→ Activity: From the data below, copy each line that contains the string "width".

○ ○ ○ ○ ○ ○ ○

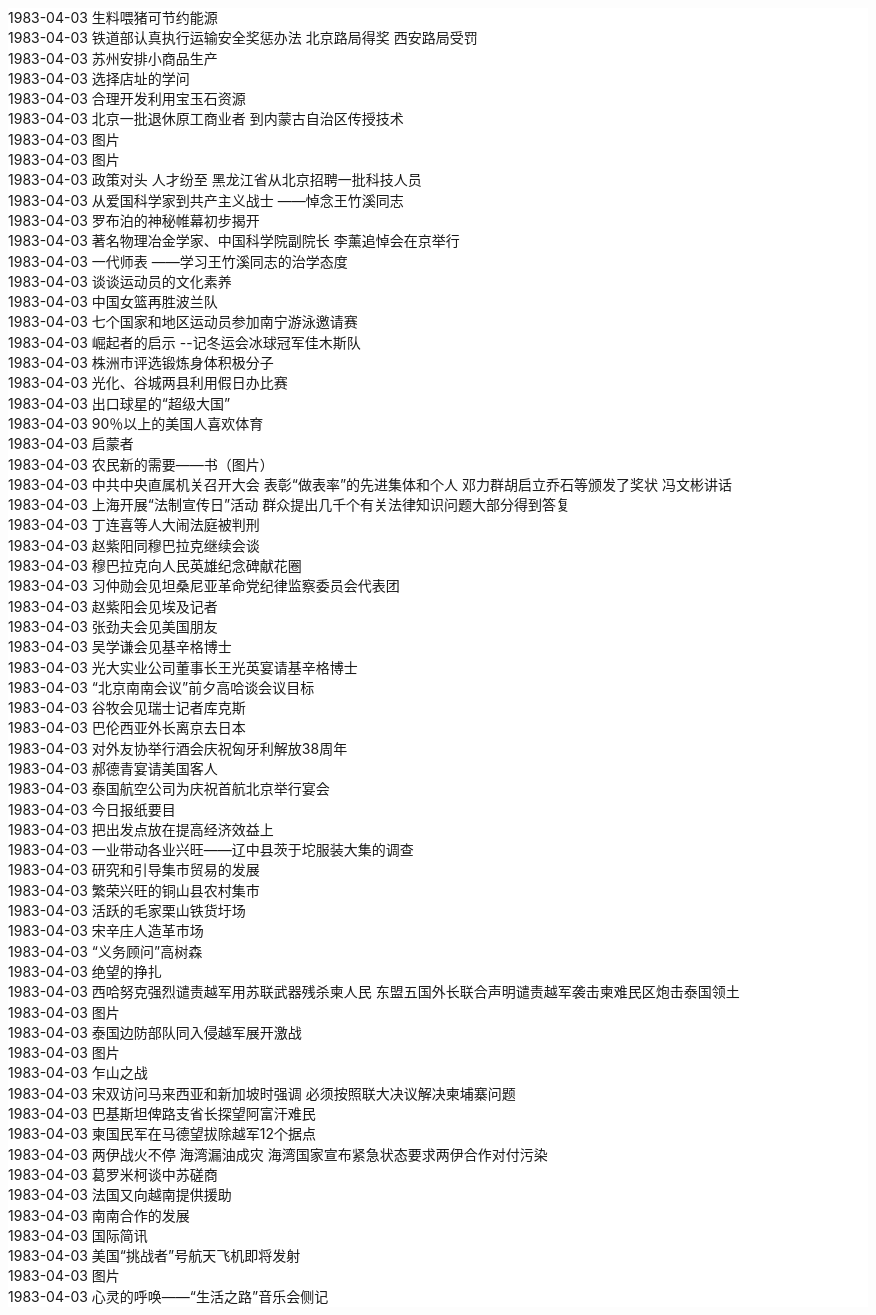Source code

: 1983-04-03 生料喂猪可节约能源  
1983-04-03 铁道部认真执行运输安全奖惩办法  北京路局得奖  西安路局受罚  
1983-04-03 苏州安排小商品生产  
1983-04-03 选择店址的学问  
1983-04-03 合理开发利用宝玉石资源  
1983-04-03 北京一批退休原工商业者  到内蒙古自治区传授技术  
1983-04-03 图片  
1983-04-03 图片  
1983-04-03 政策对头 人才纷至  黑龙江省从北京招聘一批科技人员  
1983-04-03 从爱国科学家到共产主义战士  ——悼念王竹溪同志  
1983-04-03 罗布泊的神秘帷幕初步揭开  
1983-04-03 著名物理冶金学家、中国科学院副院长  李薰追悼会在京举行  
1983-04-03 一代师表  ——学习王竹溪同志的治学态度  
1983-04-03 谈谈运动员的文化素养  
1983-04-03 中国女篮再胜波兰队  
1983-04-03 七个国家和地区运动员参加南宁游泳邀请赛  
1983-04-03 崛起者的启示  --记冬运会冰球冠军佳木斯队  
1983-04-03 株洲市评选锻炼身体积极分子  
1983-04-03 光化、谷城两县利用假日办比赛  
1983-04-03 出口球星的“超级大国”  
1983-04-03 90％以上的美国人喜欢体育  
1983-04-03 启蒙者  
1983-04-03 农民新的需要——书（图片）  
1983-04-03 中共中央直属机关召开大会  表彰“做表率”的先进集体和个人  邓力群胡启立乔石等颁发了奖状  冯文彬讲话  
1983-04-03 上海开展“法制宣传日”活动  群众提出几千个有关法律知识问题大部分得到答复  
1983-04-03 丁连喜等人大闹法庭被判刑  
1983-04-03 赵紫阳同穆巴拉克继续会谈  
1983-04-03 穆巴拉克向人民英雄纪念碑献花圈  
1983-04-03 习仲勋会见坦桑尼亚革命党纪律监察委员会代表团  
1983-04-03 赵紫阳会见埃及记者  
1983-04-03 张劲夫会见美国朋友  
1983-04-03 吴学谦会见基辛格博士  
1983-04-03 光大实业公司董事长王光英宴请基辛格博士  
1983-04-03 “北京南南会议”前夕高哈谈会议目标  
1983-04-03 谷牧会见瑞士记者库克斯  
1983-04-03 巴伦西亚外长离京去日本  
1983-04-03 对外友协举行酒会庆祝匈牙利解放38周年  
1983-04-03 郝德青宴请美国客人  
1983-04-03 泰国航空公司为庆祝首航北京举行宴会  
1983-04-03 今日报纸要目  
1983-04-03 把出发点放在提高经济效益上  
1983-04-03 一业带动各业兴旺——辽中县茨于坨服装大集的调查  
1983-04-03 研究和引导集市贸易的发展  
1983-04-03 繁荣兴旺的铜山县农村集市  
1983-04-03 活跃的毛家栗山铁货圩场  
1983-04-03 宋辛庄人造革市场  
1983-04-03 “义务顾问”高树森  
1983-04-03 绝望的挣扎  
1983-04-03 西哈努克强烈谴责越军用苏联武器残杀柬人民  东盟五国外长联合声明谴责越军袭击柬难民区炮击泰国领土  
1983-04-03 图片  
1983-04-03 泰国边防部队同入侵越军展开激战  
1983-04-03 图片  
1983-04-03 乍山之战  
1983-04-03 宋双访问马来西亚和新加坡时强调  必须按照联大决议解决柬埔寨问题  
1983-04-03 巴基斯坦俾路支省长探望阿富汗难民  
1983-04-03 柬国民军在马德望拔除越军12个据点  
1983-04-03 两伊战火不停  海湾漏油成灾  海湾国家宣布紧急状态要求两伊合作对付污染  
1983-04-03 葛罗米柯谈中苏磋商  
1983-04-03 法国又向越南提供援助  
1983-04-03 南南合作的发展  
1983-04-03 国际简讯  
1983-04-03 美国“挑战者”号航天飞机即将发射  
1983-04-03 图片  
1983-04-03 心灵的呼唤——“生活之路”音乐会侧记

○ ○ ○ ○ ○ ○ ○

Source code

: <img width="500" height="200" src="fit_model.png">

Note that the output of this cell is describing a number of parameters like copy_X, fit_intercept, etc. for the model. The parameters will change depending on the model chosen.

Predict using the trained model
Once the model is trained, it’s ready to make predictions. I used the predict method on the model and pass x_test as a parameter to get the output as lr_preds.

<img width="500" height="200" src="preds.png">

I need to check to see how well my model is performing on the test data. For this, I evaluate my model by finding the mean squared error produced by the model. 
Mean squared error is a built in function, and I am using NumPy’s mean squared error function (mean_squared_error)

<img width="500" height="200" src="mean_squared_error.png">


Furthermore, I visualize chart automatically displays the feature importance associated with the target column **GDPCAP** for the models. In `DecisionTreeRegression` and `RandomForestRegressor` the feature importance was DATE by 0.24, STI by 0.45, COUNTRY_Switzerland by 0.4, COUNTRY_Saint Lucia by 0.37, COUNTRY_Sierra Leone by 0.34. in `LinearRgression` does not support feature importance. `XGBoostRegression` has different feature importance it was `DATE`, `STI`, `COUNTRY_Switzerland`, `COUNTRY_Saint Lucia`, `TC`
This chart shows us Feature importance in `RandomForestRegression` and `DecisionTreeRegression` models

○ ○ ○ ○ ○ ○ ○

→ Written solution:
: <img width="500" height="200" src="fit_model.png">
<img width="500" height="200" src="preds.png">
<img width="500" height="200" src="mean_squared_error.png">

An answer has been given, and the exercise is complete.